Publié le 23 January 2025 — par Le Magazine

Le duo AIR revient à son classique Moon Safari, joué cette année pour la première fois sur scène en intégralité.

On avait bricolé Moon Safari avec un home-studio et quand on a signé dans une maison de disques, tout d’un coup, on a eu du budget mais l’album était déjà terminé. Alors on a mis le budget dans les cordes et on est allés à Abbey Road enregistrer avec David Whitaker. L’Angleterre est le pays qui nous a fait passer dans le grand public. Cela a fait une énorme différence pour nous.

En France, Moon Safari a été joué dans des endroits hors des circuits, plus liés à une scène. En Angleterre, c’est devenu un peu plus grand public et cet album – pas Air, mais cet album-là en particulier – fait partie de la vie des gens là-bas. C’est un album vraiment important pour les Anglais.

La rencontre avec Beth Hirsch

Toute la French Touch habitait dans le 18ᵉ et on s’est tous retrouvés là. C’était le début des disques où il y avait des invités vocalistes, comme chez Massive Attack, Chemical Brothers... C’était un peu dans l’air d’inviter des interprètes sur certains morceaux. Et comme c’était dans l’air du temps, on avait des morceaux qui n’aboutissaient pas. On avait deux morceaux qui étaient juste des petites tourneries comme ça et on a essayé de les faire en chanson. 

Beth Hirsch a cette voix qui est incroyable, qui rappelle Karen Carpenter. Et nous, on était fan des Carpenters, de Karen Carpenter en particulier. C’était vraiment l’alignement des planètes. C’était improbable de se rencontrer complètement par hasard. Il n’y a eu aucun calcul de maison de disques, de management, c’était vraiment le fruit du hasard. Alors qu’après, en Angleterre, c’était beaucoup plus professionnels, on va dire. Je crois qu’à ce moment-là, tout nous souriait.
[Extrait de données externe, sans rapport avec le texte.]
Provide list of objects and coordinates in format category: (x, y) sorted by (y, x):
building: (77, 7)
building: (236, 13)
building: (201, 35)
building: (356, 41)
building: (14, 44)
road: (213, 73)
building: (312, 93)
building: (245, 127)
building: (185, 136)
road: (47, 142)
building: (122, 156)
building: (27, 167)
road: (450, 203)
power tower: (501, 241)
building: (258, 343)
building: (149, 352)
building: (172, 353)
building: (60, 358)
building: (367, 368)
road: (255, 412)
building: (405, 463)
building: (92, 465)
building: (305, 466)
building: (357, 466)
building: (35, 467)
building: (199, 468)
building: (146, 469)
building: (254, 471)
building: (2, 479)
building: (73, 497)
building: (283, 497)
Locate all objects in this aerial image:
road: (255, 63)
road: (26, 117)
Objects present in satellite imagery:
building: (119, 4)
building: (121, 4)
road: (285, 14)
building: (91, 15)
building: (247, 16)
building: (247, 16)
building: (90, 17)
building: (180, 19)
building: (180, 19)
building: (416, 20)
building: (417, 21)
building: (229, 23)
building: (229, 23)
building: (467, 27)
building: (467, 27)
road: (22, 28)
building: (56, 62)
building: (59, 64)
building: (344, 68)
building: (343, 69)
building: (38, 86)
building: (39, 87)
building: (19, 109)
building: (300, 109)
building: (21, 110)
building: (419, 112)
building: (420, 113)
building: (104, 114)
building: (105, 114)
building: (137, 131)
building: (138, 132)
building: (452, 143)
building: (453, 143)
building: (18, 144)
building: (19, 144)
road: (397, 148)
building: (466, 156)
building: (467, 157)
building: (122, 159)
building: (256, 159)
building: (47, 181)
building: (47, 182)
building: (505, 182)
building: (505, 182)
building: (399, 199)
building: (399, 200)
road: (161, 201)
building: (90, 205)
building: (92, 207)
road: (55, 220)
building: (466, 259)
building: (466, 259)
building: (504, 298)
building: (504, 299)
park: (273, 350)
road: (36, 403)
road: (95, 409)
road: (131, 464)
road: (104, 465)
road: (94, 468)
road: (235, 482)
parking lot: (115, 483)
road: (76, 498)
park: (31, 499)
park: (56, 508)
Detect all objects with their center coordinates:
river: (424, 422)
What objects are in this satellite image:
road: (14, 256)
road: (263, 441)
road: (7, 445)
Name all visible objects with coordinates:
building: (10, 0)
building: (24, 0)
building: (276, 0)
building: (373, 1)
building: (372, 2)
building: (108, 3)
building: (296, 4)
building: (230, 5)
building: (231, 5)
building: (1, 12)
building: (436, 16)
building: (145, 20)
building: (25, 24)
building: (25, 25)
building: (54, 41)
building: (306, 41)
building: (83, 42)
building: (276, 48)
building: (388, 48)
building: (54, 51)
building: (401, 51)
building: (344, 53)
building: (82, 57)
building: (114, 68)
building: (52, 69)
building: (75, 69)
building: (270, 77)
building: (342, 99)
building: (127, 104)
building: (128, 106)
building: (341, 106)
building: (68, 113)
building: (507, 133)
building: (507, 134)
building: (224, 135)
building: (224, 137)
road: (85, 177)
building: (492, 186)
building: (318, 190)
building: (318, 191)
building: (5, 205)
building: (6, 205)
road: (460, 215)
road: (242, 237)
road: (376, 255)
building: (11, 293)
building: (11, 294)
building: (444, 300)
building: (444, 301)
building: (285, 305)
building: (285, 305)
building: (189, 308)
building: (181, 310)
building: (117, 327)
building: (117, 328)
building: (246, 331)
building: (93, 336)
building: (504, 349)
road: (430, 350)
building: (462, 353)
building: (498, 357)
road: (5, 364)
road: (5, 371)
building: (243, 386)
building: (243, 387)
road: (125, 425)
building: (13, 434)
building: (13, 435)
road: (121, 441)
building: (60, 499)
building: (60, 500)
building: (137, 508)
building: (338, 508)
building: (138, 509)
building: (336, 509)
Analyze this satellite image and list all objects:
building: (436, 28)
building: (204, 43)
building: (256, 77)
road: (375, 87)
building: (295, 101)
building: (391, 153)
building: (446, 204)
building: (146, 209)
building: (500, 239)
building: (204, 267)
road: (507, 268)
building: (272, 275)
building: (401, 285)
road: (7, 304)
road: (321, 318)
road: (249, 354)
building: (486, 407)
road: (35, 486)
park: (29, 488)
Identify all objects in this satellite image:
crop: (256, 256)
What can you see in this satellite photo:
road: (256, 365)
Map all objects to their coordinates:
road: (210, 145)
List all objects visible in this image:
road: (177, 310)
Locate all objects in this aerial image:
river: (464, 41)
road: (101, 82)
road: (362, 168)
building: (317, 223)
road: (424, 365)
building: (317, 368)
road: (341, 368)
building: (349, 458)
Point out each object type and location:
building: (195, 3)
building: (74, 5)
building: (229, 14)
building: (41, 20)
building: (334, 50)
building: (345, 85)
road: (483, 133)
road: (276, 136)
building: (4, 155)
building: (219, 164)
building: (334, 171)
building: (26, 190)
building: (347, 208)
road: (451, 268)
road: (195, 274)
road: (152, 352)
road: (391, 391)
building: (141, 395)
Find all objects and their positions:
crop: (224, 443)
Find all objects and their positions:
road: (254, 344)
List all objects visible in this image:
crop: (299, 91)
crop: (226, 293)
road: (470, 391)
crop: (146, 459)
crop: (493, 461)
Je pense que l’album Moon Safari est rentré dans la vie des gens et qu’il y a une espèce de turnover et de choses transgénérationnelles qui se passent. Il y a des jeunes qui découvrent cet album, qui aiment cet album et qui l’écoutent de façon frénétique parce que, lorsqu’ils étaient petits, leurs parents écoutaient cet album aussi. Il y a un rapport différent, un rapport un peu légendaire, un rapport mélancolique, nostalgique ou doux. Et ce côté frénétique d’acheter vite – peut-être aussi parce qu’on vieillit, et qu’un jour on ne jouera plus –, c’est qu’ils veulent en profiter.

C’est dur de donner des indications à Françoise Hardy. Mais c’est aussi dur de faire recommencer. C’est dur de dire : « je n’aime pas ce passage, j’aimerais que tu fasses autre chose ». C’est compliqué.

C’est intimidant. Elle avait l’âge qu’on a aujourd’hui, quand on l’a rencontrée. Et justement, c’était un peu logique qu’on travaille ensemble parce qu’elle était vraiment reconnue en Angleterre. C’était une icône là-bas. Les gens l’admirent, admirent ses disques. C’est toujours embêtant quand tu rencontres des gens qui ont fait de la musique, qui ont compté pour toi, parce que tu es toujours un peu intimidé avec eux.

Cette rencontre n’était pas un problème de célébrité. On peut rencontrer des gens célèbres, si la musique qu’ils font ne nous plaît pas, on s’en moque complètement. Mais quand on est jeune, on a tellement écouté de disques de Françoise Hardy ou de Robert Smith, de David Bowie, de gens comme ça…, que quand tu les rencontres en vrai, tu redeviens un peu un petit enfant.

La musique classique est rentrée dans l’ADN de notre musique. Elle a créé un phrasé, une connaissance des harmonies, une connaissance de la musique profonde. Elle a été complètement absorbée, c’est-à-dire qu’on ne ressort pas des mélodies de musique classique. Cela a été un apprentissage dans l’enfance qui a développé la composition et l’improvisation chez nous.

On regardait aussi beaucoup la télé et certains compositeurs de films avaient étudié la musique classique. Je pense à Michel Legrand qui connaissait par cœur tous les grands compositeurs, qui a étudié avec Nadia Boulanger. Donc quand on écoute, par exemple, L’Affaire Thomas Crown, on perçoit des bribes de musique classique à travers lui. Et cela donne un goût pour des choses un peu plus évoluées que la pop music classique. Quand on regarde Star Wars, on a parfois un peu de Wagner. À huit ou neuf ans, tu ne vas pas forcément aller à un concert de Wagner mais quand tu écoutes la musique de John Williams, tu peux avoir des petites bribes de musique classique.